Anyone who knows me knows that I love camp. I have spent 10 screen-free summers (seven as a camper and three as a counselor) at Camp Birch Trail for Girls in Minong, Wisconsin, enjoying all that the Northwoods has to offer. For me, camp was more than just two months of fun. It was a refuge and safe place where I could be myself, and because of camp I am a more confident person. Camp was even the subject of my college entrance essay. I truly would not be who I am today without all the lessons that I’ve learned at camp.
I was planning to return to camp this summer as a staff member, but as I witnessed the COVID-19 pandemic evolve and impact every aspect of our daily lives I saw that plan become less likely. I began playing out various scenarios in mind for how camp could still go on as planned. But then in late May I received the email from Birch Trail’s camp director that I had been dreading since March:
We’ve come to the difficult decision to cancel the 2020 season.
Facing Reality and Finding Perspective
It’s not as if the rug was pulled out from under me. I had poured over the American Camping Association (ACA) guidelines for opening camps safely during COVID-19, and while it was feasible that camp could run, the guidelines had me questioning whether it should.
The ACA advised testing for all campers and staff, temperature monitoring daily, and constant sanitization. Cabins would have to function as independent units, or cohorts, essentially not interacting with the rest of the camp. With these new guidelines, council fires, color wars, cheer sessions, and other beloved camp traditions would have to be scrapped. While camp could possibly function, it would not be the same. I knew this, as did the countless other camps that cancelled shortly after the guidelines were released.
I don’t doubt my camp’s decision to close. This was what needed to happen to keep the members of the camp community safe, as well as the residents of the surrounding towns. I also acknowledge that the cancellation of camps isn’t the end of the world. The U.S. death toll from COVID-19 has exceeded 100,000 – a terrifying statistic. Additionally, Black people and communities are fighting for their lives due to systemic racism and police brutality. This perspective is important, but it doesn’t mean that I don’t still feel a pit in my stomach as I think about what the loss of camp means for so many.
Perspective is important, but it doesn’t mean that I don’t still feel a pit in my stomach as I think about what the loss of camp means for so many.

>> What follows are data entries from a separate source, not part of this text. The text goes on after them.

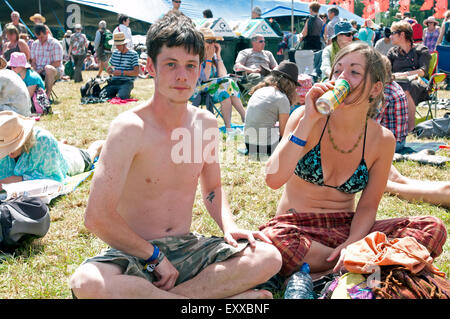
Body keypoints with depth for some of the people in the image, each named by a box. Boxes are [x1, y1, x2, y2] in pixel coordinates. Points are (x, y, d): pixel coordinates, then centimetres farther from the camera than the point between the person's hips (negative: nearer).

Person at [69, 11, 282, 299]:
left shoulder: (206, 123, 3)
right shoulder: (131, 127, -15)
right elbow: (98, 217, -19)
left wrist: (229, 226, -1)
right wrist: (155, 256, -13)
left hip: (187, 249, 5)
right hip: (134, 254, -5)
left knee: (269, 257, -17)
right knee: (86, 283, -37)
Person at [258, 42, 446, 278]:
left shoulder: (382, 140, -3)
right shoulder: (306, 118, -8)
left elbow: (368, 206, 1)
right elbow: (273, 179, -21)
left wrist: (353, 243, -19)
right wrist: (308, 121, -24)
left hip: (346, 229, 3)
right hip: (297, 227, -2)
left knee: (433, 229, -17)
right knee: (271, 239, -39)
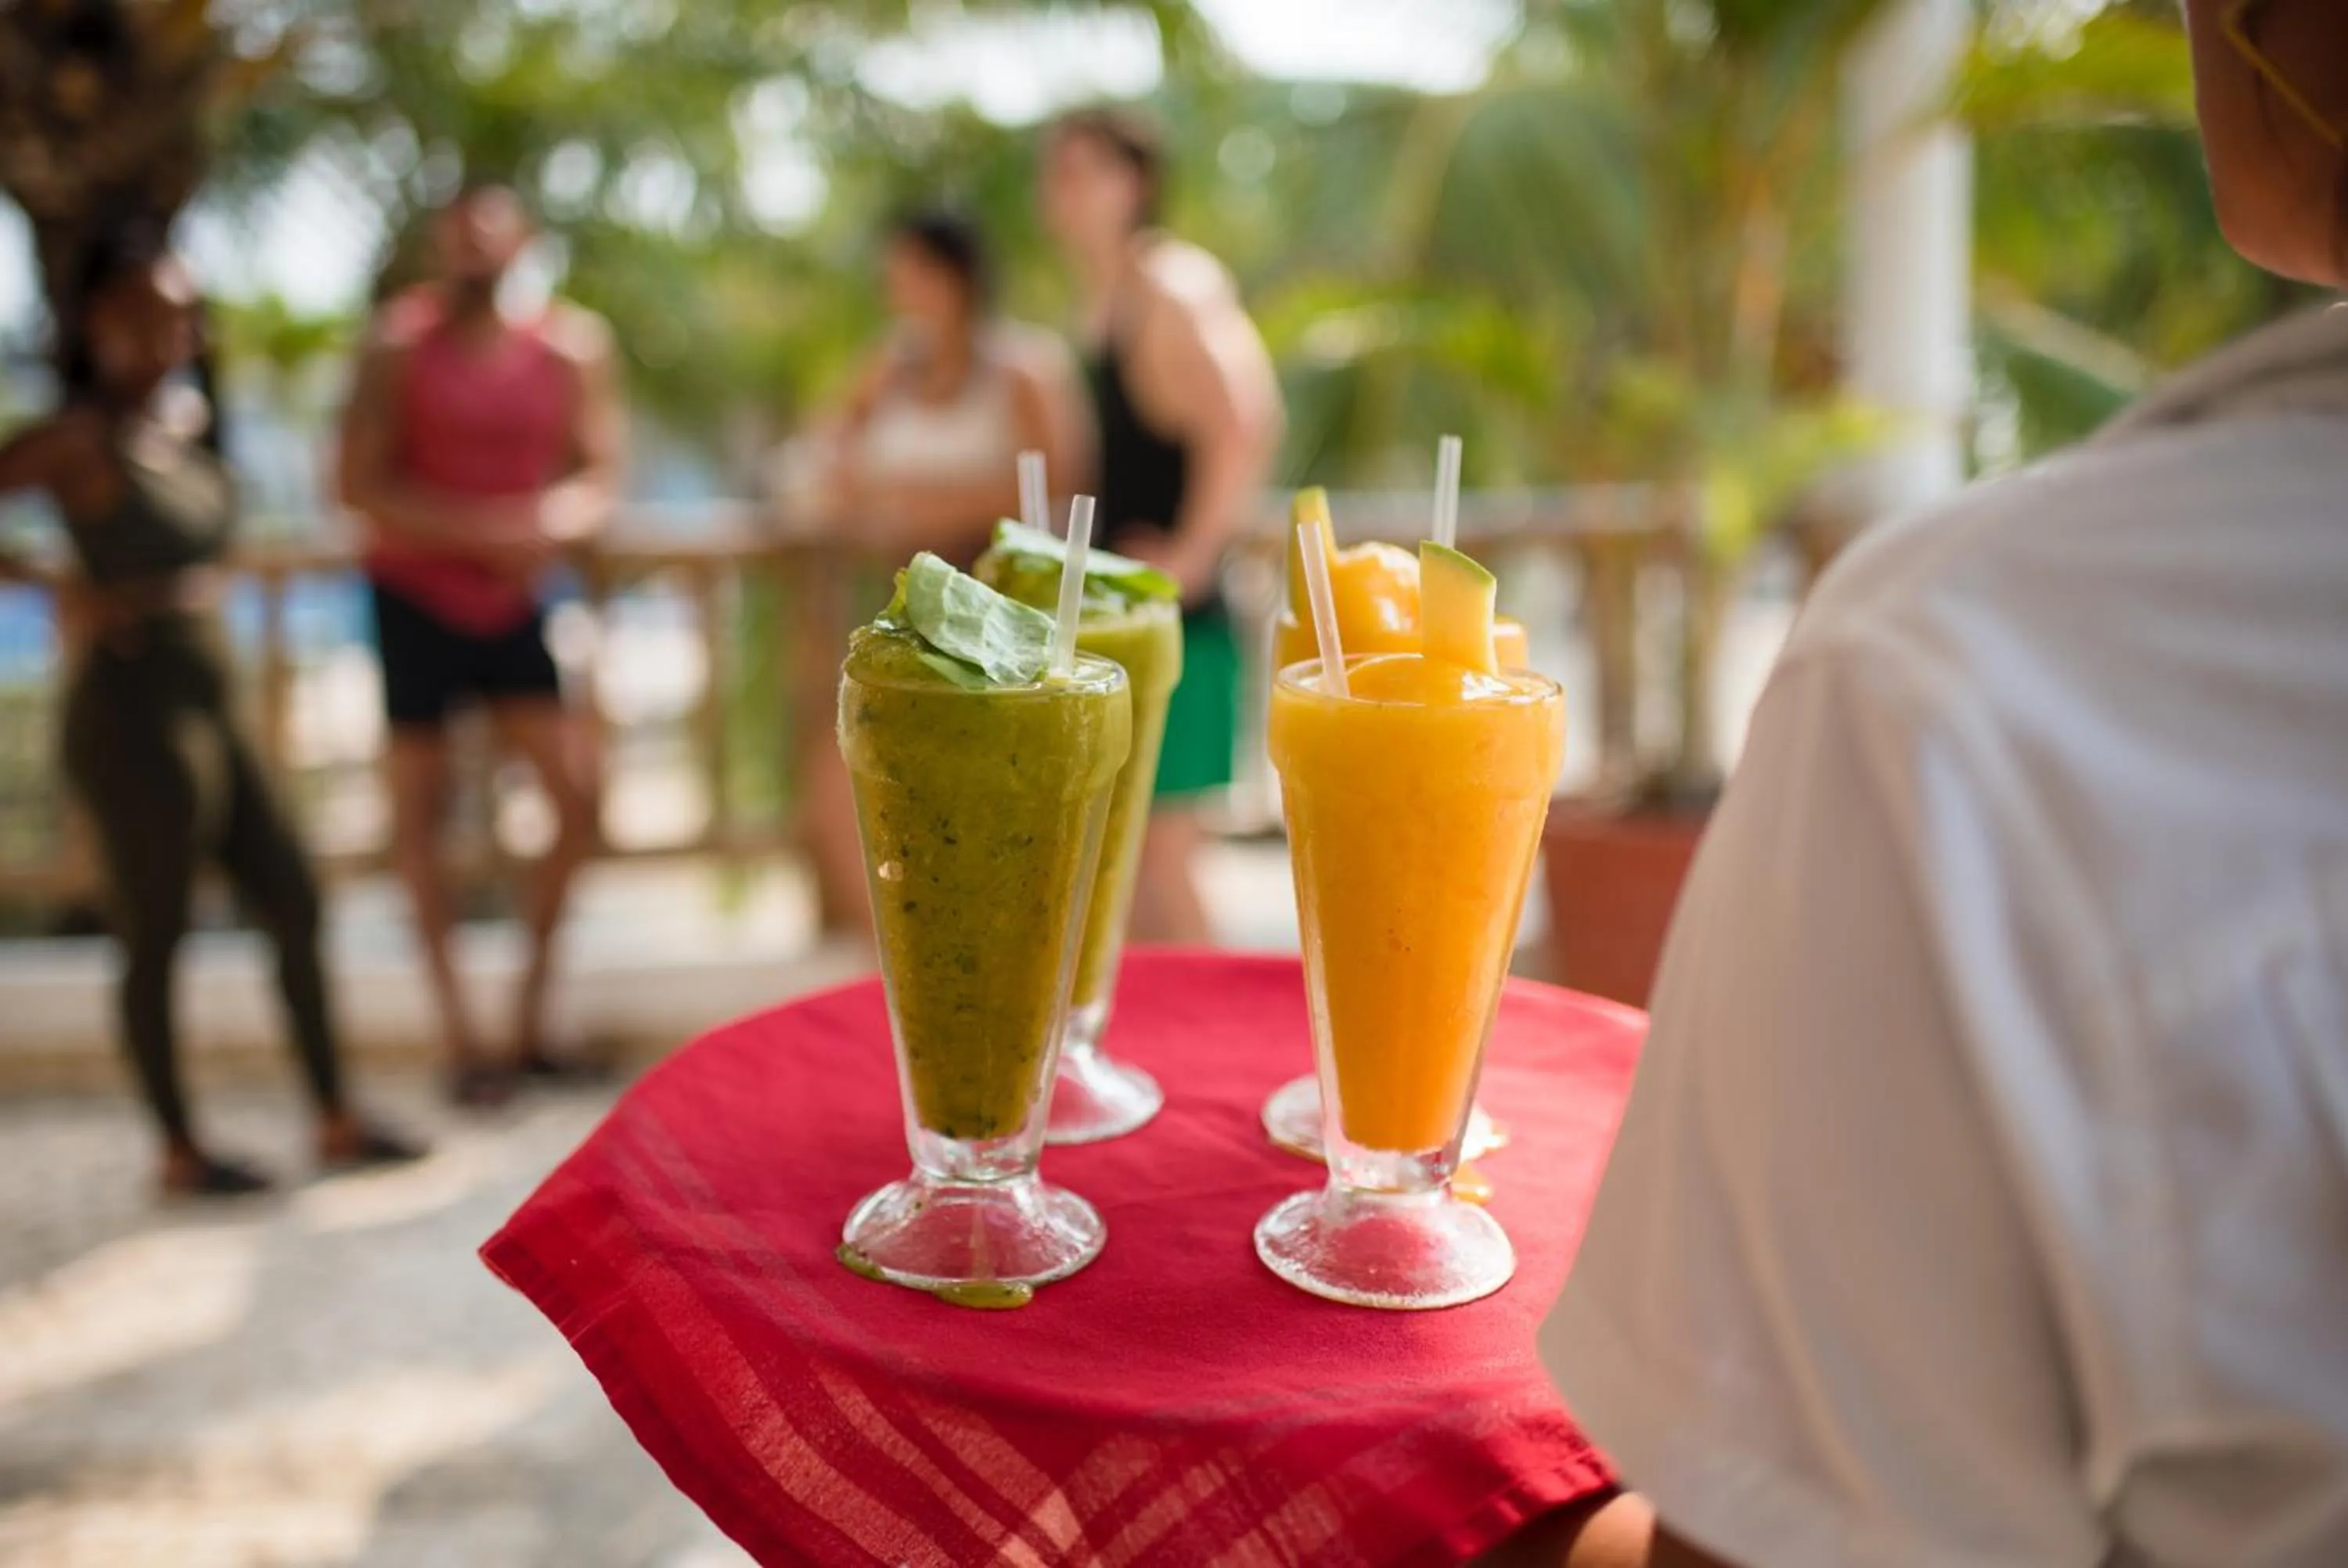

It is hard to verbalize the profound impact that camp has had on me, both throughout my time as a camper and as a staff member. Through my battles with homesickness, I learned resilience, autonomy, and independence. I learned how to coexist and communicate with others who may have different lifestyles or beliefs than myself. I have created life-long friendships with people from all over the world.
I worry that many camps, without a source of income this summer, will have to reevaluate their expenses and that some may be unable to maintain operations entirely. I worry for parents who will have to spend the next few months finding other ways to care for their kids. I feel for staff members (including myself) who will have to scramble to find jobs and or internships in a challenging job market. And I empathize with campers who have been cooped up at home for the past few months, and for whom camp was supposed to be the light at the end of the tunnel. They will lose something that they have looked forward to for nearly a year.
My camp’s cancellation is especially devastating for the older girls. At Birch Trail, the final year of camp – your TM year as it’s called – is long awaited. The whole age group lives together in a huge cabin and essentially serve as leaders and role models for the rest of camp. It’s meant to be a time where you come to terms with leaving your days as a camper behind. It’s a time to really come into your own. I can’t fathom how they feel right now, stripped of this rite of passage, and the ability to say goodbye to a place they love so dearly. While I hope that something will be arranged to give these girls some sort of TM-experience, nothing is certain.
Camp People Press On
This uncertainty is what I’m struggling with the most. The phrase “10 for 2” is commonly thrown around by campers, both at Birch Trail and other camps. It represents the idea that campers spend a majority of the year (about ten months) at home, eagerly awaiting the two months of joy camp brings. This is true for me, and I have been incredibly lucky in that I rarely experienced a summer without camp. I write this with no clue what the next few months hold for me and so many other camp people. I don’t know what my life will be like a year from now, and whether or not I will be able to return to Birch Trail for the summer of 2021.
What keeps me going is that even though camp is cancelled this summer, the connections I’ve made are still so present. My social media feeds are flooded with posts from campers, staff, and alumni whose lives have been touched by camp, and my camp friends and I are constantly checking in with each other. The past few months have been hard, and the future is unclear, but I am holding on tightly to what camp has done for me so far, and to the hope that I can return next summer.
Hannah Docter-Loeb is a rising junior at Wesleyan University in Connecticut, double majoring in Biology and Psychology and minoring in Education Studies. Born and raised in Washington D.C., Hannah has spent ten summers escaping the city at Camp Birch Trail for Girls in Minong, Wisconsin.